Another influence was an idea I had about a street musician pretending to be blind to increase his income, who is the involuntary witness to a murder. This character changed into a real blind person unwittingly entering the kill site of an assassin.


Traditional Publishing vs. Self-Publishing e-Books

I know that Reprobate might drown in a sea of garbage, however I’m convinced that good writing and good storytelling will prevail. And Amazon Kindle has the advantage that you can download free chapters to see whether you want to download the entire novel – like scanning the first pages of a book in a book store, but more comfortable. Ultimately, if your writing isn’t up to par or your story-telling abilities are lacking, you won’t be downloaded. 

In traditional publishing, debut novels often have to prove themselves within six months with almost no support and sketchy distribution, before they are returned to the publisher and destroyed.
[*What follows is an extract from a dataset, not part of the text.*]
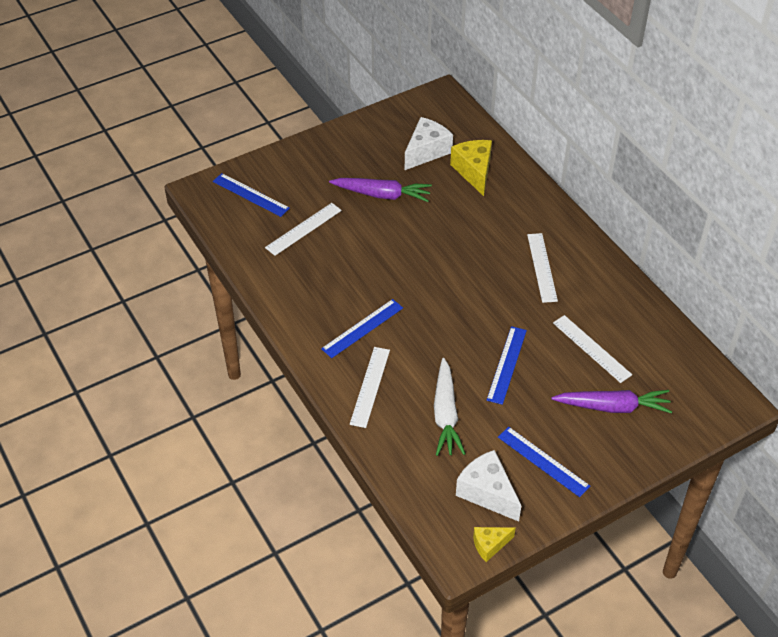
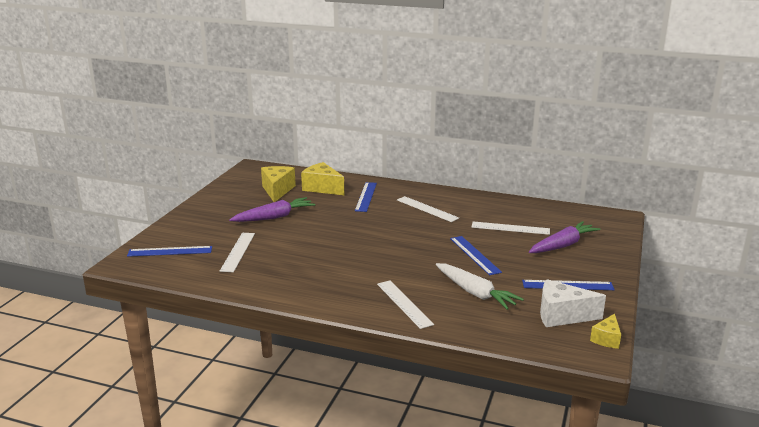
camera: 40 degrees left, 25 degrees down
blue ruler [321,299,403,358] -> blue ruler moved to [355,182,377,212]
white cheese [405,117,453,170] -> yellow cheese [261,166,296,202]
A return rate of 30-50% is common! That’s a small window of opportunity. And the publisher will have the rights to both my print and e-book novel, for a long period. Even if Reprobate sells ‘well’, I will receive about 8-10% royalties. For that, I won’t be able to decide on the cover, am powerless to prevent changes of the title or other changes. And if it goes out of print, readers who like the sequel won’t be able to read the first novel.
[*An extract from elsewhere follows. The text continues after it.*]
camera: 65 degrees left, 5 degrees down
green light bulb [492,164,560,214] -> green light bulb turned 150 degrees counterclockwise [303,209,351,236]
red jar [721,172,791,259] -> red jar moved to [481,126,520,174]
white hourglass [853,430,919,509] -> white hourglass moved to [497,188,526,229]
By contrast, the shelf life of a debut novel on Amazon is indefinite – Reprobate will remain available for as long as I want it to be there. So if Reprobate doesn’t sell well the first year, it might take off the second year when the sequel comes out. I’m quite sure the 70% royalty rate will allow me to recuperate the costs of the Reprobate cover. And I will remain the sole owner of the rights.


When did you first realize you’d like to become an author?
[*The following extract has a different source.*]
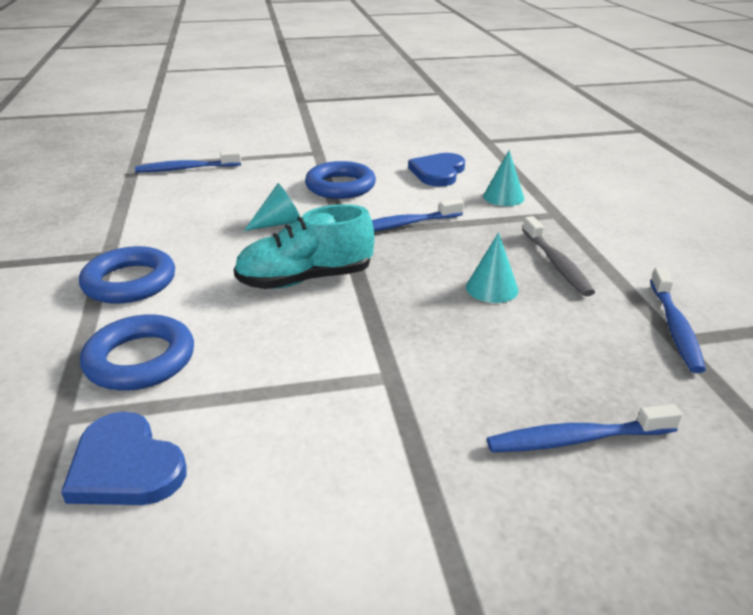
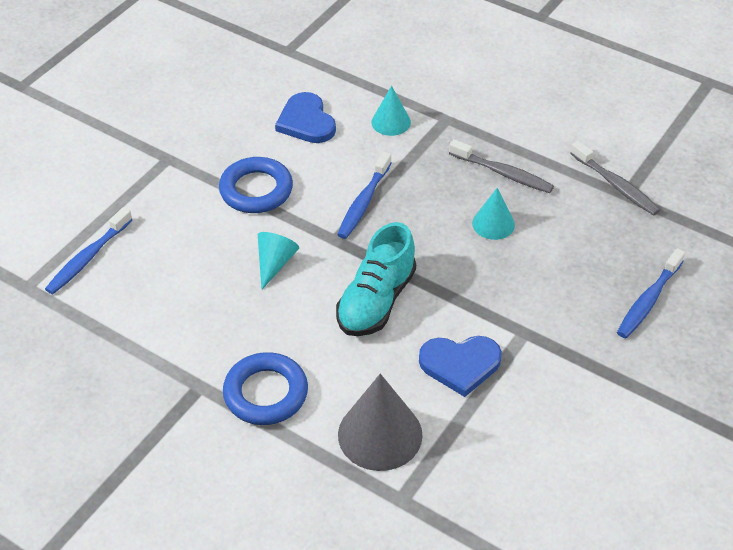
camera: 45 degrees left, 15 degrees up
blue heart [61,412,187,505] -> blue heart moved to [419,336,502,397]
blue ring [80,314,194,391] -> grey cone [338,374,423,471]
blue toothbrush [650,267,706,373] -> grey toothbrush [570,141,660,216]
I’ve always been a great liar. No, strike that. I’ve always enjoyed telling grandiose stories. However, if you tell grandiose stories and people assume they’re true before they find out that they’re not, you will be labeled ‘liar’. And I’m not. I’m a confabulator (from Latin confabulatus, past participle of confabulari, from com- + fabulari to talk, from fabula story), someone who fill gaps in memory with fabrications. A storyteller, not with the explicit intention to deceive, but to amuse.
During a brief sojourn in unemployment and without the financial means to go out on the town, my friends and I told stories to amuse each other. My stories were praised and people told me I should write a book. Although I’m an avid reader, I didn’t really like writing essays at school, so I nixed the idea, but it hovered around in the back of my mind.
A few years later while working long boring night shifts as a security officer, I would often spend six hours out of every eight-hour shift reading and studying. I had an idea for a story and started writing
, first in Dutch, later in English. At first I wrote on a typewriter, but when I received my vacationing money, I spend it on an Apple Powerbook 150, which I carried everywhere. From that moment on, I took myself seriously as a writer. As I couldn’t follow classes on writing crime fiction in Amsterdam, I bought self-help books for writers and became an autodidact.


You’re Dutch! Why do you write in English?

I started writing in Dutch, but due to my extensive reading in English, every time I was looking for words, the English words floated up to the surface. So I tried writing in English. Since I can simply throw the switch and think in English, even I have trouble translating my work back to Dutch. So, there are no Dutch versions of my book available yet.

Author Bio

A former bouncer, Martyn trains in aikido and koryu bujutsu. The combination of street-fighting and martial arts provides him with the experience to write realistic fighting scenes. His knowledge of Namikoshi shiatsu is reflected in Bram Merleyn’s mastery of acu-pressure massage. Like Bram, Martyn studies the game of Go, although he wouldn’t be able to play an entire game with his eyes closed.

Like Katla, Martyn is a former motorcycle courier and loves to go for rides on his motorcycle - both to commute in the congested Randstad and for recreation. Although Martyn shares some of Katla’s skills, he doesn’t have the propensity to use them for illegal activities. Crime might pay, but writing about crime provides a steadier income with less risk.